### TASKS TO CARRY OUT
[A] Answer these questions from the skin care advice, one answer per line, marked the same way:
(i) How long should a daily shower last, ideally?
(ii) Which ingredients does the writer suggest looking for in creams?
(iii) What thicker products are recommended for very dry areas on darker skin?
[B] Please shorten the paragraph of the skin care advice that begins "After a cold day," keeping its main facts.
[C] Continue the skin care advice from its last sentence.

==== DOCUMENT SECTION ====

Guys, aki my skin has suffered in the last two years I have lived here. When my left arm does not look like a mathematics exercise book, dead-skin on my ears is falling off like dandruff.
But I’m learning how to take good care of my skin I read a lot and from the research, I have gathered, I decided to put together the notes below for readers facing the same struggles …
Take colder, shorter showers
After a cold day, who doesn’t love a 30-minute shower in the hottest water you can stand? However, dermatologists recommend lukewarm showers instead as the longer you expose your skin to hot water will further dry your skin out. Limiting yourself to a five- to 10-minute shower each day is ideal.
Moisturize right after you shower
Make it a daily habit to moisturize your entire body as soon as you get out of the bath or shower. Right when you’ve towel-dried your skin and it’s a little damp, you want to seal in all that moisture.
I suggest using creams that contain ceramides, glycerin, and hyaluronic acid because they’re thicker than lotions and help restore your natural skin barrier. People with darker skin should use thicker products on their really dry areas, like petroleum jelly or Vaseline products.
Avoid excess exposure to extreme outdoor elements
Sledding and building a snowman are fun ways to spend winter days, but people with darker skin tones should beware of staying out in freezing temps for too long.

==== SUPPLIED ENTRIES ====

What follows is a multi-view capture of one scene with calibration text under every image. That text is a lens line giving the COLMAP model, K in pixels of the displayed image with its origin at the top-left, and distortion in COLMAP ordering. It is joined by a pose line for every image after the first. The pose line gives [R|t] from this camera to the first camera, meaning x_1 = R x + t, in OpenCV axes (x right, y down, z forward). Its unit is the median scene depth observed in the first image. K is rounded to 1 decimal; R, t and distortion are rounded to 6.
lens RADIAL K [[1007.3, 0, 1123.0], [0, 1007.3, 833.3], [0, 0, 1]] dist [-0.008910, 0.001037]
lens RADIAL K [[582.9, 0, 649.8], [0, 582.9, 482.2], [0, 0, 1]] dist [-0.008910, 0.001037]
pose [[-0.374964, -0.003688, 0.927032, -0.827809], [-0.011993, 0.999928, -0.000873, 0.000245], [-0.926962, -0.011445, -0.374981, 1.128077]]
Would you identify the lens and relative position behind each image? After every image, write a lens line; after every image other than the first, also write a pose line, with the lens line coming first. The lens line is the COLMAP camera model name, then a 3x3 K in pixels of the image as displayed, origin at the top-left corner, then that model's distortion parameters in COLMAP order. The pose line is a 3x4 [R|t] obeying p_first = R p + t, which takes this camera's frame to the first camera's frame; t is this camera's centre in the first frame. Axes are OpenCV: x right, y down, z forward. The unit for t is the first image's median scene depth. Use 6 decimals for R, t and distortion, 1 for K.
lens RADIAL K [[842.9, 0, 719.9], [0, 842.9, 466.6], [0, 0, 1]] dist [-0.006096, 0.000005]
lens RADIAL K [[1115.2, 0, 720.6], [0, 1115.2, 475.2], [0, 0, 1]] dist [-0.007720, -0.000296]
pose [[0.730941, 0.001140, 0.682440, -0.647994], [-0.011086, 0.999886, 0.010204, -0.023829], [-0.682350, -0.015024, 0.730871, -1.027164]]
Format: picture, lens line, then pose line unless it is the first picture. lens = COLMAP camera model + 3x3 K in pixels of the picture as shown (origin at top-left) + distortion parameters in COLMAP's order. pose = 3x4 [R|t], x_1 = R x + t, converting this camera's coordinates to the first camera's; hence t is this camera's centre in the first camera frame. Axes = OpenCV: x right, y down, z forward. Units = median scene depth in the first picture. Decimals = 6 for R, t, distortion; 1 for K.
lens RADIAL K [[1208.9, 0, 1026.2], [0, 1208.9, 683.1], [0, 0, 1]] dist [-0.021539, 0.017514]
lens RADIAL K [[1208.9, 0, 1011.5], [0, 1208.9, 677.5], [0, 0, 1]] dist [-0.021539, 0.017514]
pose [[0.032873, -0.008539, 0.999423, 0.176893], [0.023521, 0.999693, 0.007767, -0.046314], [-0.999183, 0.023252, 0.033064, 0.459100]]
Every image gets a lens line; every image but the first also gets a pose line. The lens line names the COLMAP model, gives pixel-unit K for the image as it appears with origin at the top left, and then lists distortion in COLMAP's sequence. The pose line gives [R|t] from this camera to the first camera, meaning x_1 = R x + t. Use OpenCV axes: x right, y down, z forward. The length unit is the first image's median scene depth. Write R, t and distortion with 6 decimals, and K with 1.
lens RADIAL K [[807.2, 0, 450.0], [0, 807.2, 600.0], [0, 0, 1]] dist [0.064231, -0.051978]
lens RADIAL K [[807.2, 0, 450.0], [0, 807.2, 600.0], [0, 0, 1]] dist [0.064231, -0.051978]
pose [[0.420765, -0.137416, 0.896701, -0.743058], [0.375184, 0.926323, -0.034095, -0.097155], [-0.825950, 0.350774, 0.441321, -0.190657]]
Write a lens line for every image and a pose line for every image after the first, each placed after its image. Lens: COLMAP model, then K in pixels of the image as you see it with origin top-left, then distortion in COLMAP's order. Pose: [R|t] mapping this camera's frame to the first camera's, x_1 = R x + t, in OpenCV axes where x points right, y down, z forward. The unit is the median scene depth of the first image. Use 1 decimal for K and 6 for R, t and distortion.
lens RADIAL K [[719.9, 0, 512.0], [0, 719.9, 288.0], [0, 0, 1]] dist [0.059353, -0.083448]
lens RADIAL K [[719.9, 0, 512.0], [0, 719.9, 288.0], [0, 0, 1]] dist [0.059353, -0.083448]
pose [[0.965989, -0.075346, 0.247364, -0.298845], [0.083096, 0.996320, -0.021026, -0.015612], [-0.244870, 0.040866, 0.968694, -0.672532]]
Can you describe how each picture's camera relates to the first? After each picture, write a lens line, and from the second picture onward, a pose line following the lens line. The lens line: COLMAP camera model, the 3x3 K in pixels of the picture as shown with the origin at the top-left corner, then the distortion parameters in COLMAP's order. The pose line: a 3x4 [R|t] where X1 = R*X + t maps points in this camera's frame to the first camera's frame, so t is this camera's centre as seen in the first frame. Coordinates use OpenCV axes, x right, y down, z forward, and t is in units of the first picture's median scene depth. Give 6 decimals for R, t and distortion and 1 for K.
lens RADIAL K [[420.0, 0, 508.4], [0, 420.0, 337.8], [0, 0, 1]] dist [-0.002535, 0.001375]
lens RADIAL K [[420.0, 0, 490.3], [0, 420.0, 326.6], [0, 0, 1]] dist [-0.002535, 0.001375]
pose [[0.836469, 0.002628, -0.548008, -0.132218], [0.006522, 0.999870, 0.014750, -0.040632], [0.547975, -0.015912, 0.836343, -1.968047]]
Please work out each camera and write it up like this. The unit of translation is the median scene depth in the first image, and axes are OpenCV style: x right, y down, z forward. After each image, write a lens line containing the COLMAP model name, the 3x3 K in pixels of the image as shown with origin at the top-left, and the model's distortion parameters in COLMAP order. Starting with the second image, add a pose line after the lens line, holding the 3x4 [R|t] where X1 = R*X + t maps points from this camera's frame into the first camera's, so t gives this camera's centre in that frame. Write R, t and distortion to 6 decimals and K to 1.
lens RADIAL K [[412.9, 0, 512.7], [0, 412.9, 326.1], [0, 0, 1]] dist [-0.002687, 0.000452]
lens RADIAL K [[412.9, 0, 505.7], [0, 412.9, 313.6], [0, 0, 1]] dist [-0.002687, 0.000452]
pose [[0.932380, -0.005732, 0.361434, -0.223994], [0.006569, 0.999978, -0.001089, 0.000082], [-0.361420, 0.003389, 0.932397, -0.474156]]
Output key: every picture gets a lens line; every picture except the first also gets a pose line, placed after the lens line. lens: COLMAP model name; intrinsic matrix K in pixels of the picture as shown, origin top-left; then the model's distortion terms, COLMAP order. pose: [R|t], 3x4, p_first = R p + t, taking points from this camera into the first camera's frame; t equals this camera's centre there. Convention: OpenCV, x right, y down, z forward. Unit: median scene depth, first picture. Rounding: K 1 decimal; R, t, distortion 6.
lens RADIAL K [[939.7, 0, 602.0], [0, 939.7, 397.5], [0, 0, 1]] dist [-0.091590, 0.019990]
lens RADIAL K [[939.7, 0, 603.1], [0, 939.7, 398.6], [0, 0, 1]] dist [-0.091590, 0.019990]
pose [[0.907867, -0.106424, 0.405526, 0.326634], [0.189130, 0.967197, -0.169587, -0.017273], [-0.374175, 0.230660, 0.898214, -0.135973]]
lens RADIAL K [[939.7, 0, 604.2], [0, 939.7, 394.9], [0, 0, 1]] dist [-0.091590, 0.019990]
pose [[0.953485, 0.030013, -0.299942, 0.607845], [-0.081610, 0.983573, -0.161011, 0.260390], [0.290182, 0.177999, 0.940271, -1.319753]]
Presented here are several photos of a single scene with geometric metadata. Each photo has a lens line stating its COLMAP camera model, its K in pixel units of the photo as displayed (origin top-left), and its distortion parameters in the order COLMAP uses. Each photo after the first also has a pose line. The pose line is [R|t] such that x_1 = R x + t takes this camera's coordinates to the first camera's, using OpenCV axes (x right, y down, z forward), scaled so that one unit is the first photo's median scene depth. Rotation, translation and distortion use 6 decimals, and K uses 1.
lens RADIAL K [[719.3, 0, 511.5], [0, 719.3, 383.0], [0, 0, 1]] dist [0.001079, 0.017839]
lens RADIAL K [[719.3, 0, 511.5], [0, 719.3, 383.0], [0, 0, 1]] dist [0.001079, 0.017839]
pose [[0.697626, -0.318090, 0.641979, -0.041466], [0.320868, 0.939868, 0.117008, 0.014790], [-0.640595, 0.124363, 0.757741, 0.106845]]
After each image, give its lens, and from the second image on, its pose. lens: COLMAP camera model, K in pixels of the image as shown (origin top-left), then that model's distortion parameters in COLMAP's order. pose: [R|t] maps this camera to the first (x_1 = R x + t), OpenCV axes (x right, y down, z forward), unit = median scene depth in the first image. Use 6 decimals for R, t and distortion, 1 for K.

====

### ANSWERS BY ITEM
[A]
(i) Five to 10 minutes.
(ii) Ceramides, glycerin, and hyaluronic acid.
(iii) Petroleum jelly or Vaseline products.

[B] Dermatologists recommend lukewarm rather than hot showers, since longer exposure to hot water dries skin out further. A daily shower of five to 10 minutes is ideal.

[C]
Throw out your scented soaps
They may smell amazing, but scented soaps could be stripping your skin of its natural oils. Try to use mild, gentle, unscented products that will cleanse the skin without taking away all your natural oils.
Wear sunscreen every day
Yes, that means every day. That’s a really important thing that a lot of people don’t realize, especially in the skin of color community—people think that they don’t need it. Pay special attention to your face, which is usually the area of your body exposed to UV rays in colder months; opt for a sunscreen with SPF 30 or higher, such as Glossier Invisible Shield SPF 35.
Avoid irritable materials in your closet
If you’re prone to eczema, you should be especially mindful of the clothes you’re wearing, since wool and thicker fabrics can be irritating on the skin. Once you start that itch cycle, you scratch, then you itch more and more. You can ideally avoid that by avoiding irritants to the skin.
Dermatologists recommend buying coats, gloves, and scarves that are as close to 100% cotton as possible since synthetic blends and polyester can make your already-dry skin feel even worse.
Invest in an humidifier
We tend to blast the heat in our homes, offices, and cars to keep cozy, but hot air can further dry out the skin. Having a humidifier in your bedroom can help if you tend to have really dry skin. It will help restore some of the moisture to the air to counteract all that dry air from central heat.
Moisturize, even on oily days
A common skincare misconception is that your skin isn’t oily in the winter. However, he finds that some of his patients with darker skin tones actually end up being more oily in December, January, and February than they are in summer.
The reason? In wintertime, your skin will start to dry out based on climate and environmental changes, but one of the body’s responses to that dryness is to make more oil. Your body is trying to maintain a balance.
Use oil-reducing cleansers and continuing to slather on moisturizer, even when you’re feeling oily. The answer to that is that it’s not true, because moisture is not the same as oil; you still want to maintain the moisture level in the outer part of the skin.